ACTIVITY => Present the items below as a JSON list of strings, one string per line, with blank lines left out. Omit the pictures.
*** DATA EXCERPTS
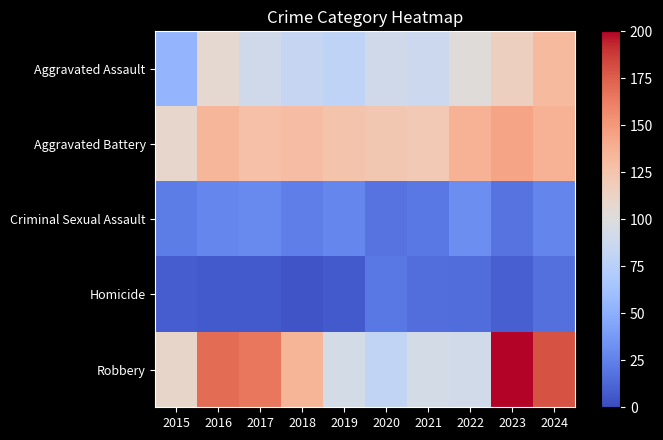

Which label corresponds to the smallest value in the chart?

2018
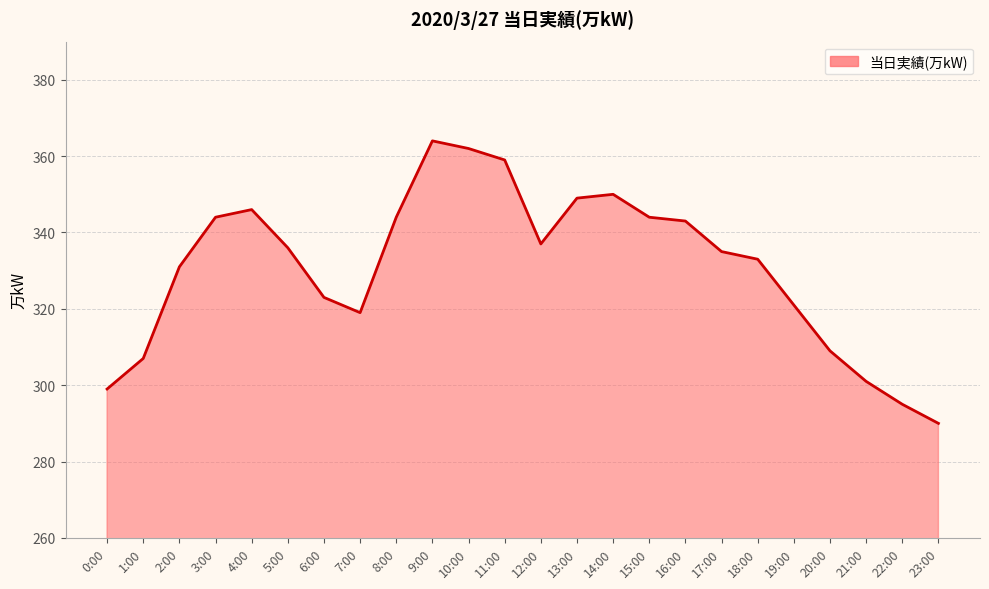

What value does the data have at 12:00, to the nearest 10?

340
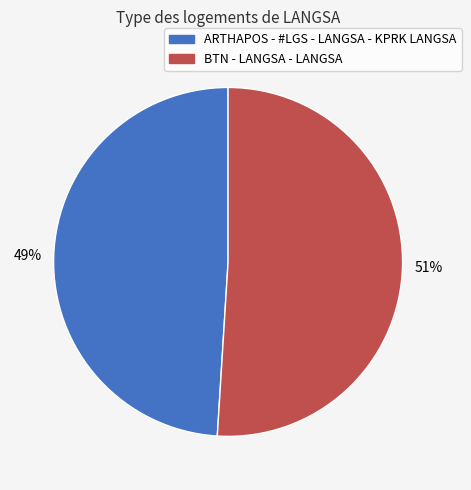

Which category has the smallest portion of the pie?

ARTHAPOS - #LGS - LANGSA - KPRK LANGSA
******
TASK RESULT =>
[
  "Which label corresponds to the smallest value in the chart?",
  "2018",
  "What value does the data have at 12:00, to the nearest 10?",
  "340",
  "Which category has the smallest portion of the pie?",
  "ARTHAPOS - #LGS - LANGSA - KPRK LANGSA"
]